Gateway Food Pantry provides meals and hope to those in need
Several of the people who have helped make the Gateway Food Pantry an important service to the community. From left: Roberto Morales, Oscar Velasco Gonzalez, Betty Brown and Sonya Kauffman Smith.
“Are you in need of food today?” is not often a phrase you hear when visiting your doctor. But at Providence Gateway Family Medicine, it's an important one.
Before the Gateway Food Pantry opened at Providence Gateway Family Medicine and Internal Medicine clinics, organizers knew there was an urgent need among the communities they served for access to immediate food resources. But they didn’t quite know how many people they would actually serve in the first year. Thousands, it turns out.
Patient screenings for vital social needs like food, housing, transportation and utilities showed food insecurity was the most common issue facing patients. The Gateway Food Pantry has proven to be a valuable resource, with more and more people in immediate need of food for themselves and their families since the program launched in 2022.
“When a patient screens positive for food insecurity, we can provide them with immediate support,” says Oscar Velasco Gonzalez, program manager.
A patient’s gratitude
Deborah Murphy, M.D., has worked at Gateway Family Medicine for 12 years. Unsure at first how the food pantry would work in a clinical setting, she soon saw how the benefits ripple through her interactions with patients.
“Knowing about my patient’s social needs allows me to better prioritize how I spend my appointment time with them,” says Dr. Murphy.
In one instance, a young mother was filling out a food pantry grocery list when Dr. Murphy entered the exam room. Dr. Murphy noticed tears streaming down the patient’s cheek, while her children moved around the room. The patient shared her immense gratitude for taking food home that day, while also having a safe space to share the urgent needs of her family.
Without the important screening questions being presented in a stigma-free environment, the patient may not have felt comfortable sharing her situation.

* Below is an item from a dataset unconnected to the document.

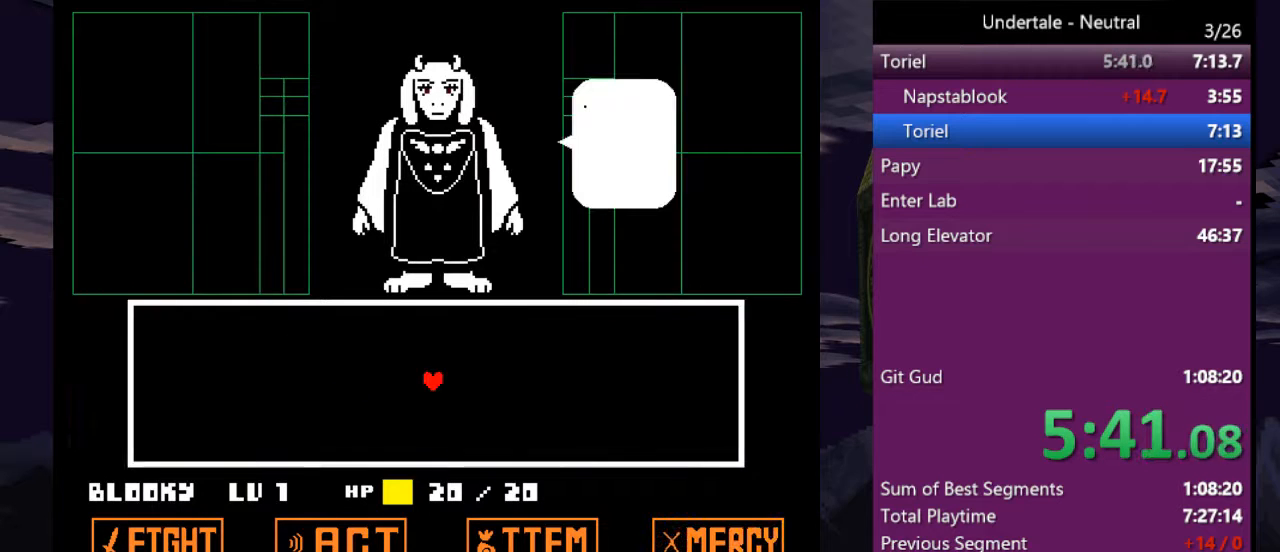
{"keys": ["z"], "events": [[67, "z", "down"], [100, "return", "up"], [133, "z", "up"], [200, "z", "down"], [233, "z", "up"], [333, "z", "down"], [400, "z", "up"], [433, "z", "down"]]}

“It allowed us to help her prioritize her medical needs, as well and address them – without seeing and understanding that her basic needs were not met, we would have been out of touch and unable to begin to make change on her medical needs,” says Dr. Murphy.
By the numbers
In the pantry’s first 14 months, more than 24,000 meals were distributed to 798 households, more than half with children present in the household.
Providing food for people who are hungry has a ripple effect on their lives. Betty Brown, executive director of Portland Open Bible Community Pantry, says food supports not just physical health, but behavioral health, as well.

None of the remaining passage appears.